Catch John Travolta in 1981's 'Blow Out" at Ritz at the Bourse's Midnight Madness screening on February 24.

For nocturnal movie lovers, Midnight Madness — the Ritz at the Bourse’s regular program of cult classics, screening every weekend as Friday turns to Saturday — is the gift that keeps on giving. This month, it will showcase two films by two stylistically divergent but equally legendary directors.

First, on February 24, it’s Blow Out, a Philadelphia-set crime thriller by suspense extraordinaire Brian De Palma. Against a dreamy backdrop of streets, train stations, and the darker corners of Wissahickon Park, this 1981 film stars John Travolta as a recording engineer who accidentally captures audio of a political assassination while he’s out gathering sound effects for trashy B-movies. He is then drawn into a dangerous, elaborate cover-up replete with serial killings, a femme fatale (played by Nancy Allen), and an ill-fated race against the clock. If the plot sounds a little familiar, that’s because De Palma conceived the film as a tribute to Michelangelo Antonioni’s 1966 murder mystery Blow-Up.

The following week, on March 3, the focus will shift to Japan and one of the most famous works by animation master Hayao Miyazaki. Since its release in 1997, Princess Mononoke has introduced countless viewers, kids and adults alike, to the potential of anime as an art form. Full of demons, monsters and wolf goddesses, the film is a gorgeous, fantastical epic that doesn’t shy away from the darker corners of the imagination. Like Miyazaki’s other masterpiece, Spirited Away, Mononoke is an essential part of the anime canon.

Indie flicks old and new

Iranian-American director Ramin Bahrani first turned heads with his quiet 2005 indie effort, Man Push Cart. Three years later, he came out with another talky, meditative feature, Goodbye Solo, about a Senegalese cab driver in North Carolina who makes an unlikely personal connection with one of his fares. On February 21, the Roxy Theater hosts a free screening of the film as part of its ongoing retrospective of past Philadelphia Film Festival selections.

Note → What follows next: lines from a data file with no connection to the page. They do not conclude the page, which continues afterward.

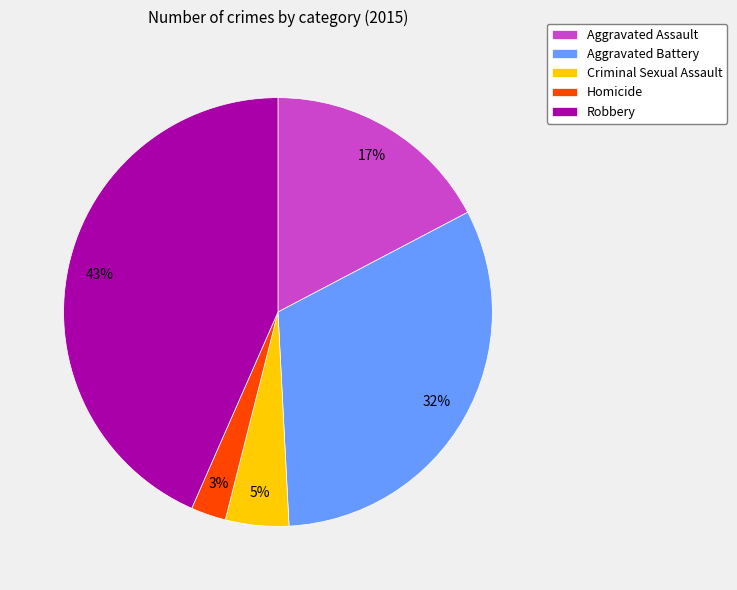

The Aggravated Assault slice represents 17% of the pie. True or false?

True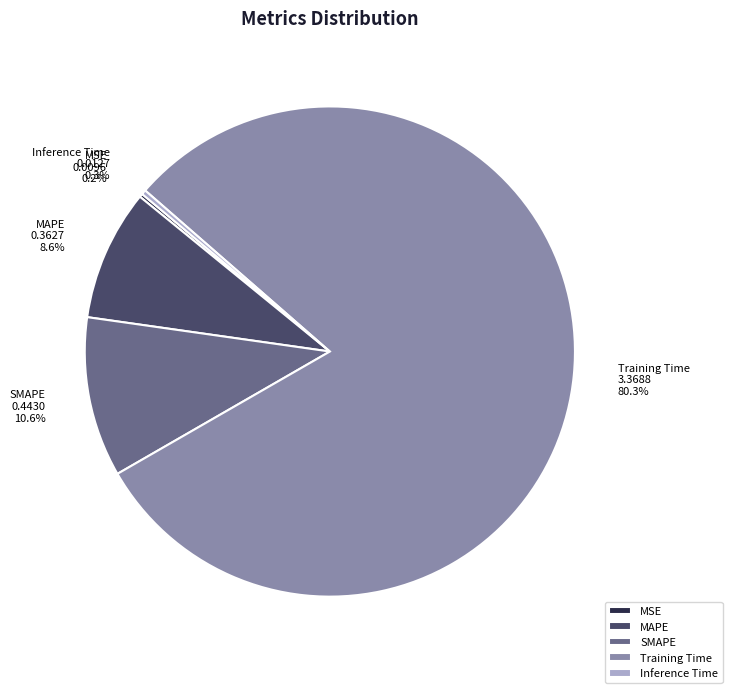

How much of the chart is everything except SMAPE?

89.4%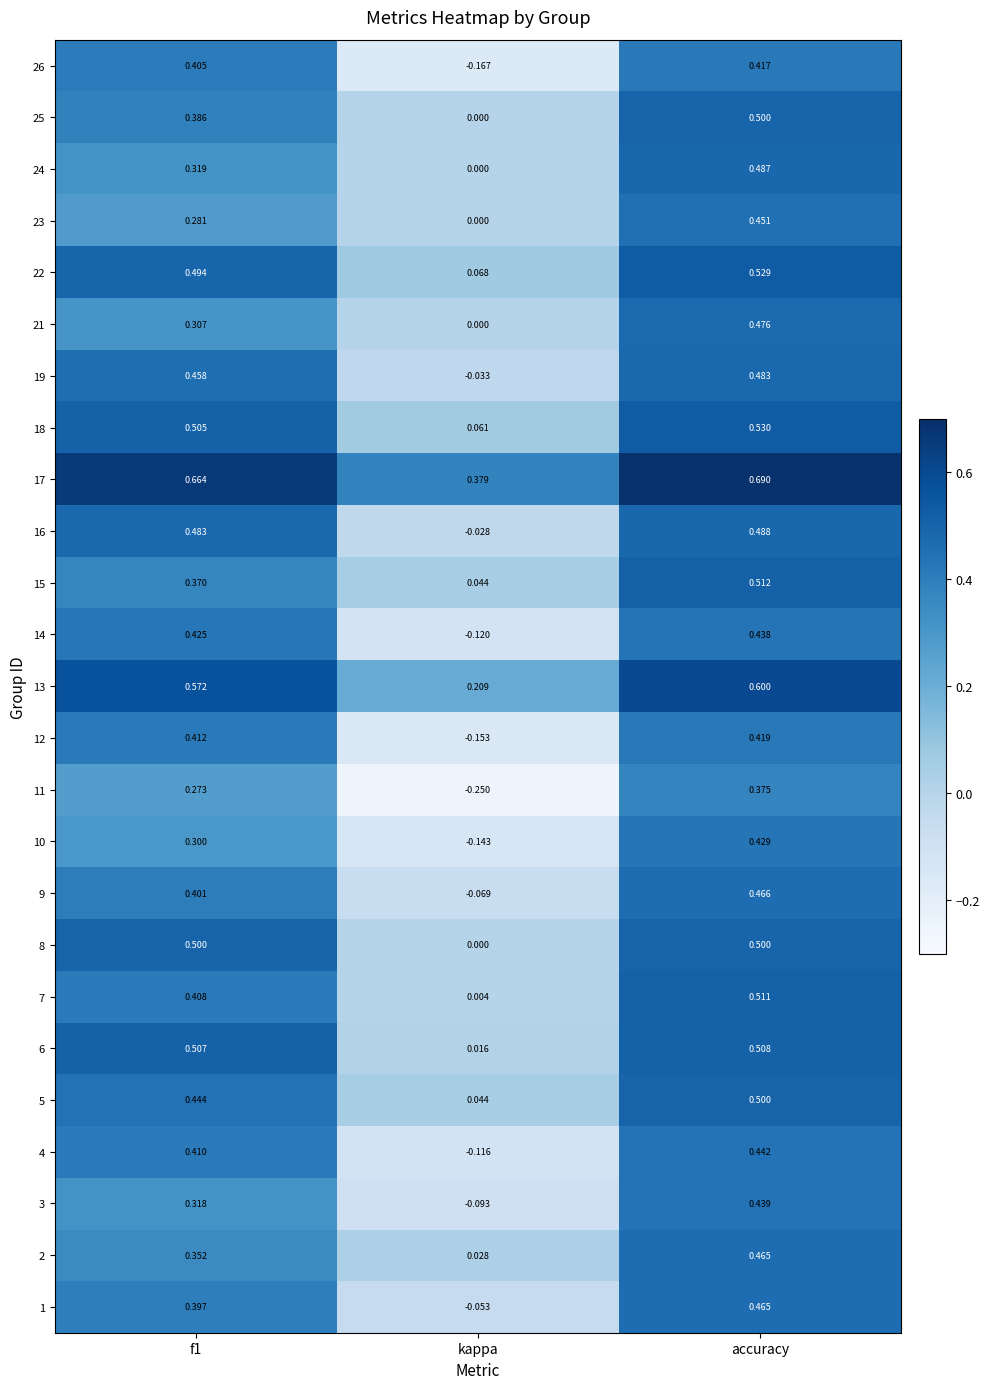

Count the number of data series in this chart.

25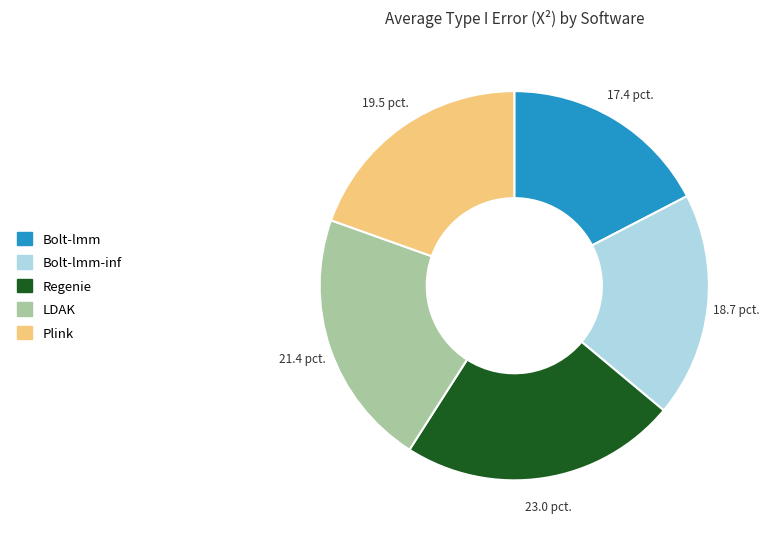

Is there a majority slice in this chart?

No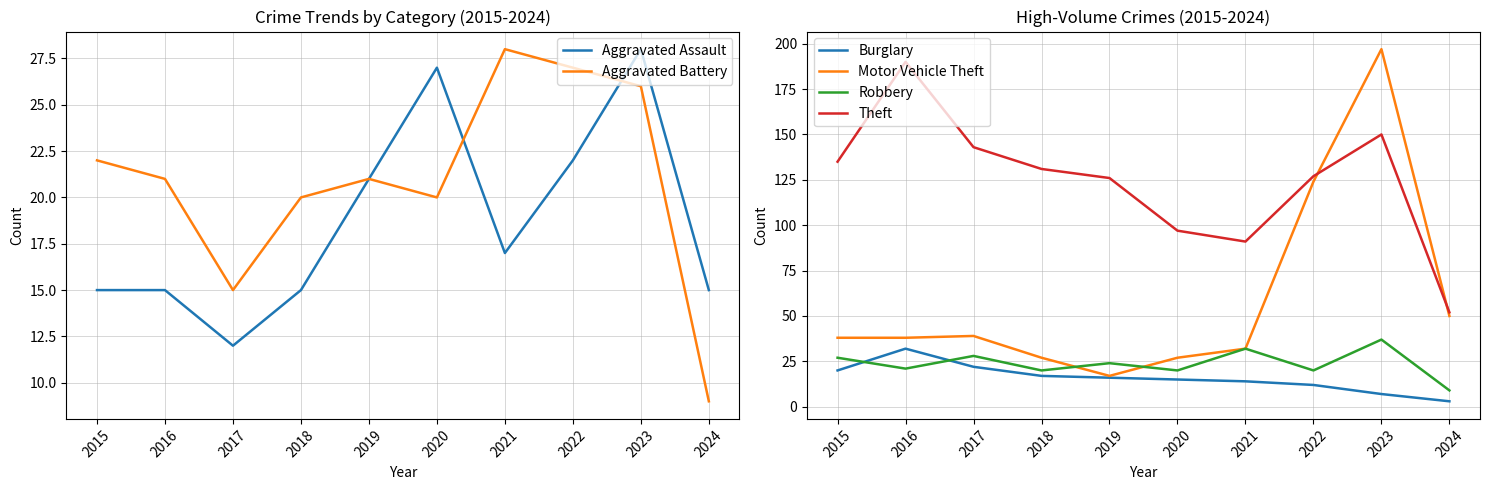

At how many categories does at least one series exceed 42?

10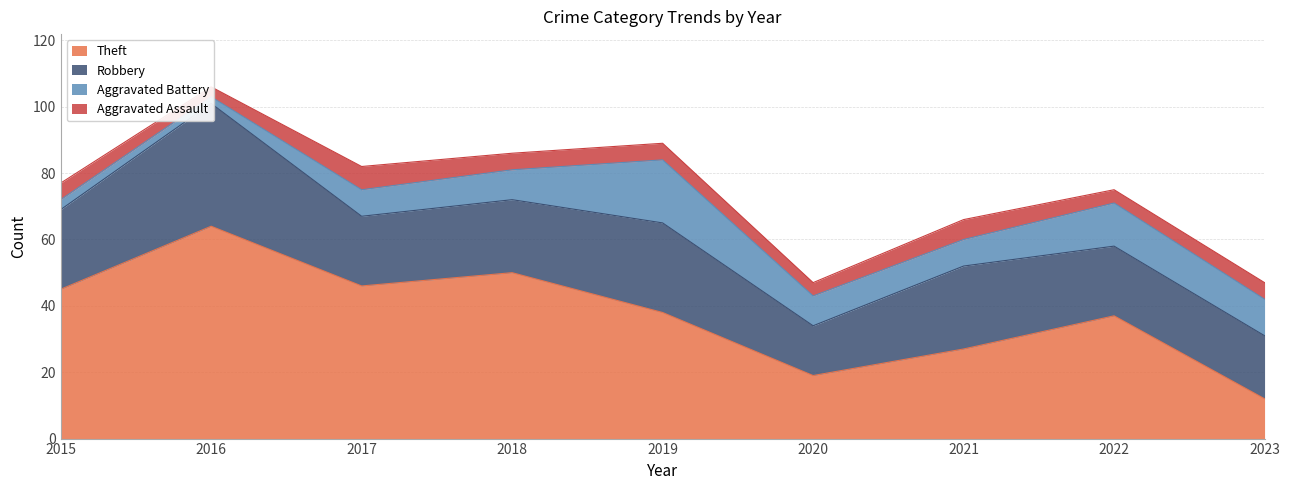

Count the number of data series in this chart.

4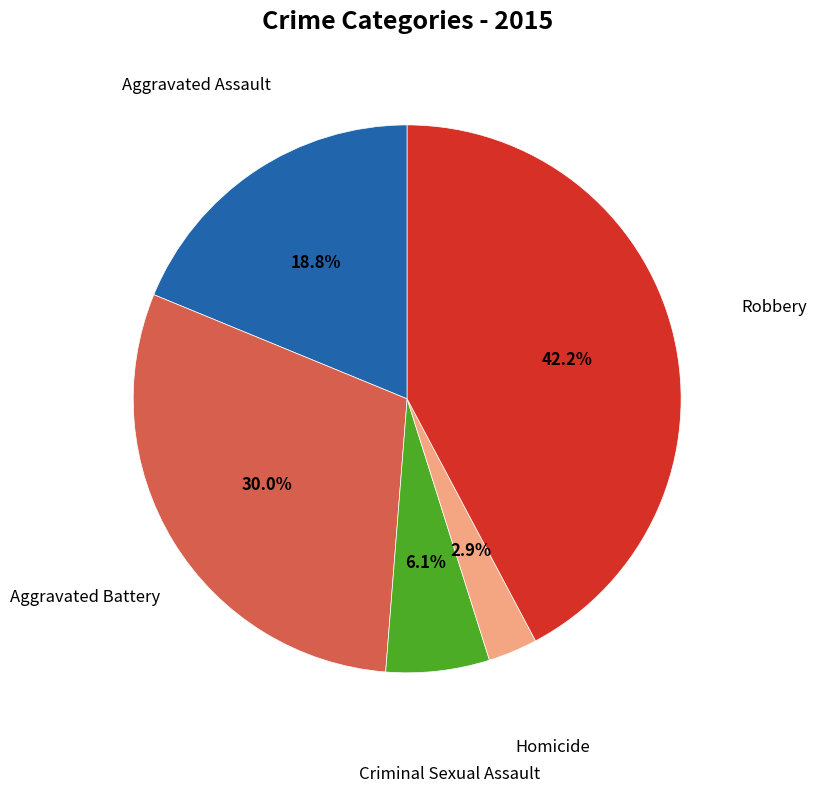

Does Aggravated Assault account for over 50% of the chart?

No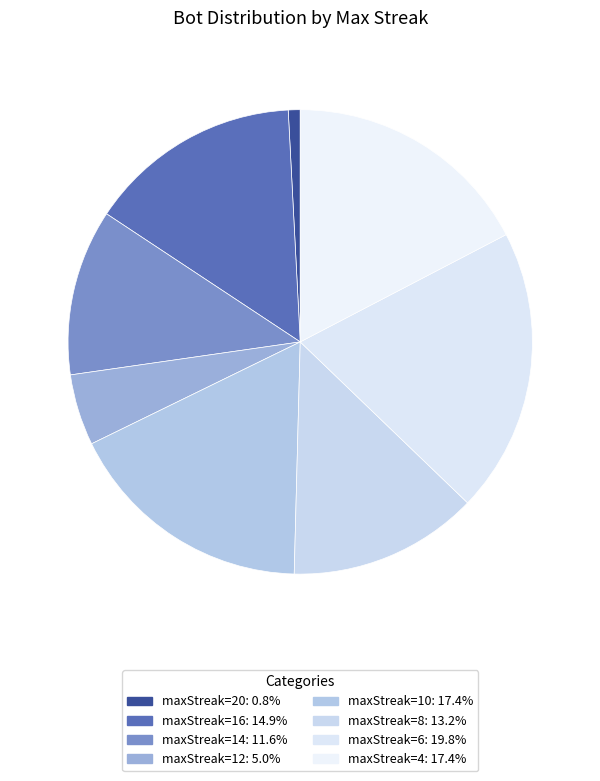

How many segments does this pie chart have?

8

That same evening, Cinema Ray will take to the second floor of Tattooed Mom to show Female Trouble, a classic example of the disquieting comedies of John Waters. Starring the late drag queen Divine, the scrappy film was Waters’s 1974 follow-up to Pink Flamingos and to the director’s dedication to a member of the Manson family. Admission is $4.

A celebration of camp

Exhumed Films, a local organization dedicated to all things horror, will host a celebration of the short-lived production company Empire Pictures on February 25 at International House. With a lineup of three low-budget titles from the mid-1980s — Ghoulies, The Dungeonmaster, and Trancers — the program could make a low-culture convert out of the stodgiest of cinephiles. Tickets to the whole show cost $20.